Flushing’s Asian and Hispanic immigrant population is booming, and every week brings a new high rise apartment building aiming to fill the demand for middle class housing. Today plans were filed for a 14-story mixed-use development at 41-62 Bowne Street, about six blocks away from the end of the 7 train and the LIRR stop on Main Street.
The building would reach 158 feet into the air between Sanford and Franklin Avenues and span 87,646 square feet. The first floor would hold 12,089 square feet of retail and offices, followed by 11,400 square feet for a school on the second floor and 64,162 square feet of residential space in the remaining 11 stories.
Overall, the project would include 84 apartments, and the average unit would weigh in at 769 square feet.

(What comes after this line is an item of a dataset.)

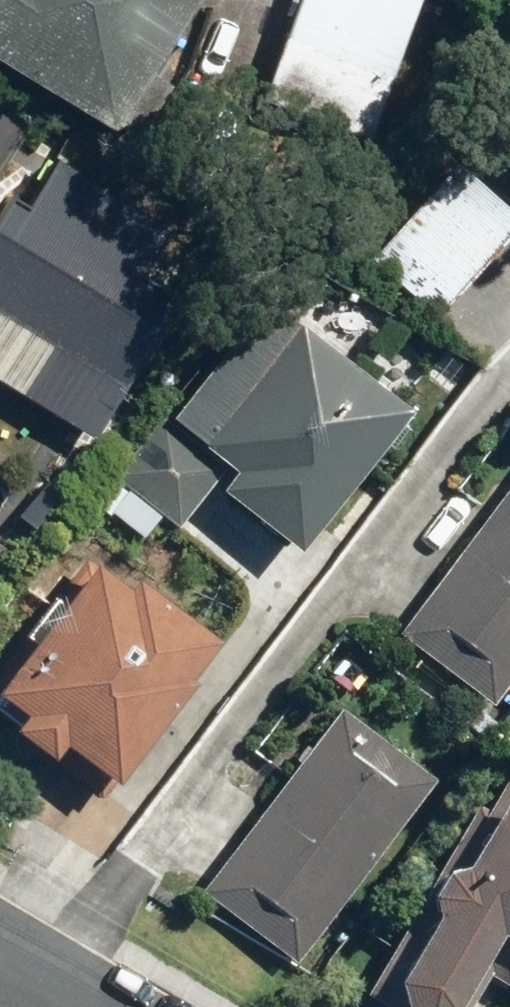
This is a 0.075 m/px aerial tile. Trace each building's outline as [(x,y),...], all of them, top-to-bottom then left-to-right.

Each residential floor would have seven units.
A two-story underground parking garage would have room for 93 cars—a number that was likely boosted by the school on the second floor. The site’s residential zoning only requires 50 parking spaces.
Bayside-based Yin C. Hu is the developer, and Angelo and Anthony Ng’s Architects Studio, headquartered in Maspeth, will be responsible for the design.
A Met Food supermarket currently occupies the 18,900-square-foot plot. It closed in July, just before the site changed hands for $18,500,000. Demolition applications have been filed but not yet approved by the Department of Buildings.